Centro de apoio a desastres do Paraná avalia tragédia em Brumadinho

Redação


Pesquisadores do Centro de Apoio Científico em Desastres (Cenacid) estão no município de Brumadinho-MG, desde segunda-feira (28) para avaliar o acidente envolvendo o rompimento da barragem de rejeitos. O professor da UFPR e líder do grupo, Renato Lima, o professor da Unicamp, Jefferson Picanço, e a geóloga da Coordenadoria de Proteção e Defesa Civil do Paraná, Fabiane Acordes, visitaram o depósito de fluxos na manhã desta terça-feira (29).

De acordo com os profissionais do Cenacid, o depósito possui material originado pelo próprio rejeito da barragem de mineração, com alto poder erosivo. O grupo analisa, neste momento, como o fluxo se distribuiu e coleta amostras da lama-rejeito para estudos.

“Estamos fazendo uma avaliação dos mecanismos do fluxo da massa de rejeito, do alcance dela, em que condição ela ocorreu e com que capacidade destrutiva, velocidade e etc”, afirmou Lima.

Para o professor, o entendimento da falha que provocou esse desastre deve auxiliar em possíveis novos casos. “Compreendendo o mecanismos desse desastres podemos imaginar como podemos fazer destrezas para um próximo em uma situação de barragem desse porte. Podemos imaginar construir alguma estrutura de tamanho pequeno e médio ao longo do vale, que na ocorrência de um desastre como esse, vai respeitar esse mecanismo e defender áreas estratégicas do alcance do fluxo de lama”, apontou.
A quarta integrante da equipe, Aline Freitas, diretora do serviço geológico do Rio de Janeiro, acompanha as atividades na base de operações dos órgãos federais e Defesa Civil. Há centros de operação dos órgãos especializados, além de uma central para atendimento da população.O grupo também conversou com moradores afetados. Cerca de 270 pessoas continuam desaparecidas e 65 mortes foram confirmadas.  O relatório de missão, com todas as informações do caso, será registrado no software especializado VICON-desastres, desenvolvido pelo próprio Cenacid.

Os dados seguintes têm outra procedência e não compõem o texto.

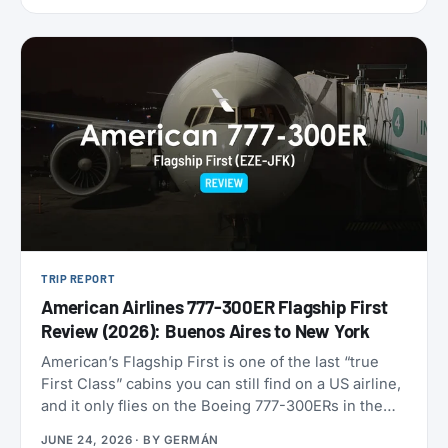
9,000 miles one-way. Reservations have to be
made by July 7, 2026, for travel between August 1
and September 30. That puts late-summer beaches
and a shoulder-season Europe trip squarely in
range.
TRIP REPORT
American Airlines 777-300ER Flagship First
Review (2026): Buenos Aires to New York
American’s Flagship First is one of the last “true
First Class” cabins you can still find on a US airline,
and it only flies on the Boeing 777-300ERs in the
fleet. With American now refreshing its long-haul
JUNE 24, 2026
· BY
GERMÁN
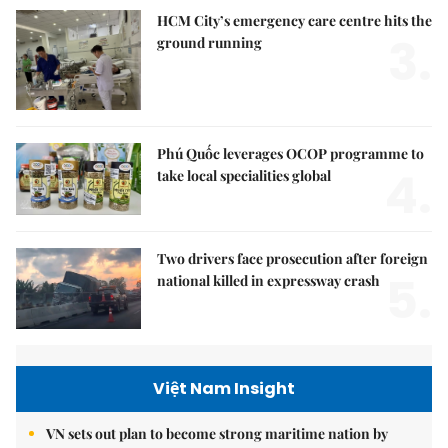
HCM City’s emergency care centre hits the
3.
ground running
Phú Quốc leverages OCOP programme to
4.
take local specialities global
Two drivers face prosecution after foreign
5.
national killed in expressway crash
Việt Nam Insight
VN sets out plan to become strong maritime nation by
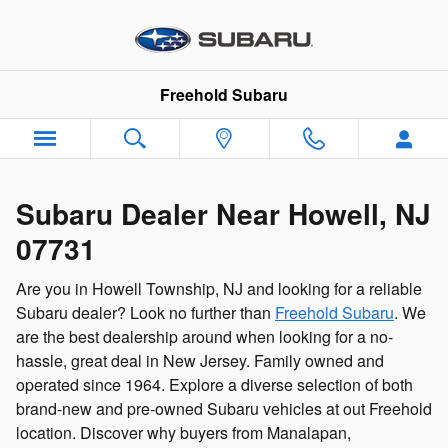
Subaru Dealer Near Howell Town
Skip to main content
Freehold Subaru
Subaru Dealer Near Howell, NJ
07731
Are you in Howell Township, NJ and looking for a reliable
Subaru dealer? Look no further than
Freehold Subaru
. We
are the best dealership around when looking for a no-
hassle, great deal in New Jersey. Family owned and
operated since 1964. Explore a diverse selection of both
brand-new and pre-owned Subaru vehicles at out Freehold
location. Discover why buyers from Manalapan,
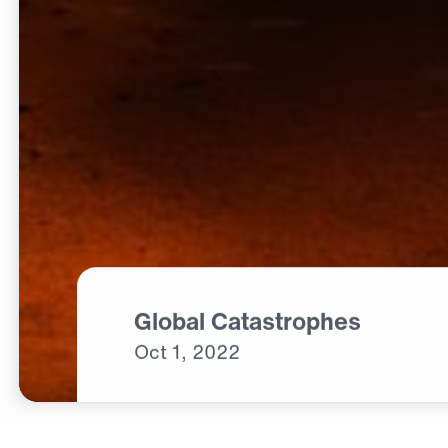
Global Catastrophes
Oct
1,
2022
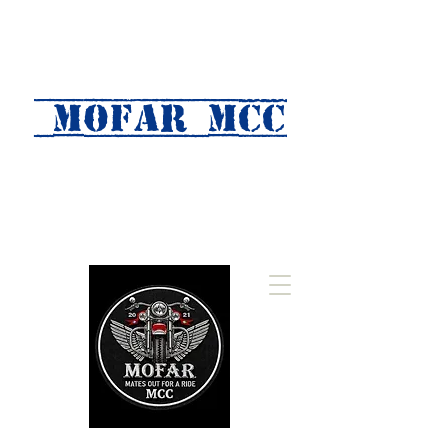
MOFAR mcc
(Mates Out For A Ride)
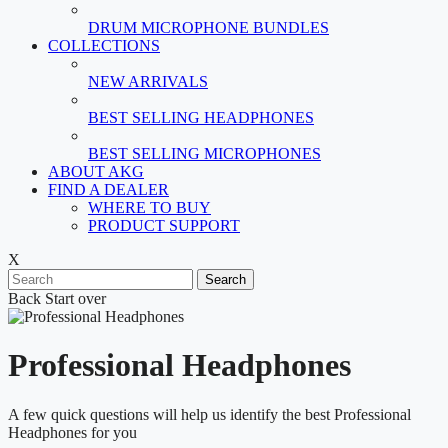
DRUM MICROPHONE BUNDLES
COLLECTIONS
NEW ARRIVALS
BEST SELLING HEADPHONES
BEST SELLING MICROPHONES
ABOUT AKG
FIND A DEALER
WHERE TO BUY
PRODUCT SUPPORT
X
Search
Back
Start over
Professional Headphones
A few quick questions will help us identify the best Professional
Headphones for you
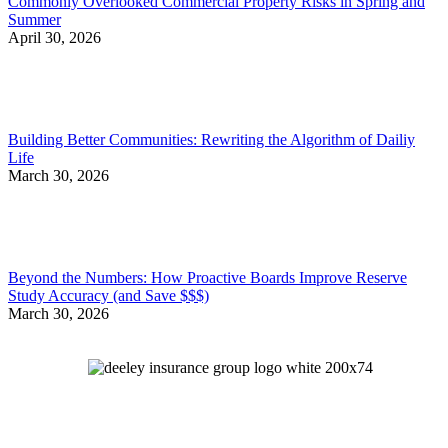
Commonly Overlooked Commercial Property Risks in Spring and
Summer
April 30, 2026
Building Better Communities: Rewriting the Algorithm of Dailiy
Life
March 30, 2026
Beyond the Numbers: How Proactive Boards Improve Reserve
Study Accuracy (and Save $$$)
March 30, 2026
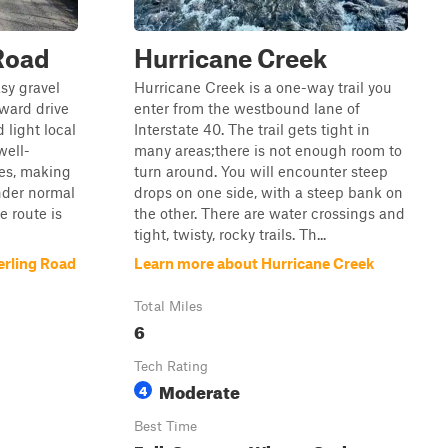
Road
Hurricane Creek
sy gravel
Hurricane Creek is a one-way trail you
rward drive
enter from the westbound lane of
 light local
Interstate 40. The trail gets tight in
well-
many areas;there is not enough room to
es, making
turn around. You will encounter steep
under normal
drops on one side, with a steep bank on
e route is
the other. There are water crossings and
tight, twisty, rocky trails. Th...
erling Road
Learn more about Hurricane Creek
Total Miles
6
Tech Rating
Moderate
4
Best Time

Ainda segundo Lima, há vários especialistas trabalhando na região. “A área do alcance do fluxo de lama foi bastante amplo e já está em dezenas de quilômetros do rio Paraopeba, boa parte da área está isolada. A maioria das pessoas continuam desaparecidas, existe um sistema de busca bastante intenso em toda a região, os bombeiros estão fazendo um trabalho bem difícil de busca de corpos e existe uma coordenação de organização de organismos do governo federal – na qual estamos incluídos – que faz a avaliação de efeitos e riscos secundários e contribui com a avaliação geral. Existe uma coordenação de assuntos de comunidade, das pessoas que foram atingidas e buscam parentes e uma coordenação geral da crise”, contou.

O Centro de Apoio Científico em Desastres é uma unidade especial do Núcleo Interdisciplinar de Meio Ambiente e Desenvolvimento (Nimad) da UFPR. O objetivo do Cenacid é proporcionar apoio científico e técnico à comunidade em situações de emergência, assim como gerar propostas de ações.
Com experiências em desastres em todo o mundo, o coordenador do Cenacid e professor da UFPR, Renato Lima, integra a equipe UNDAC (Coordenação e Avaliação de Desastres da ONU) e atua como consultor da ONU para desastres. O docente já integrou a equipe de coordenação da resposta internacional em mais de dez grandes desastres mundiais, como terremotos, deslizamentos, furacões, tsunamis e inundações.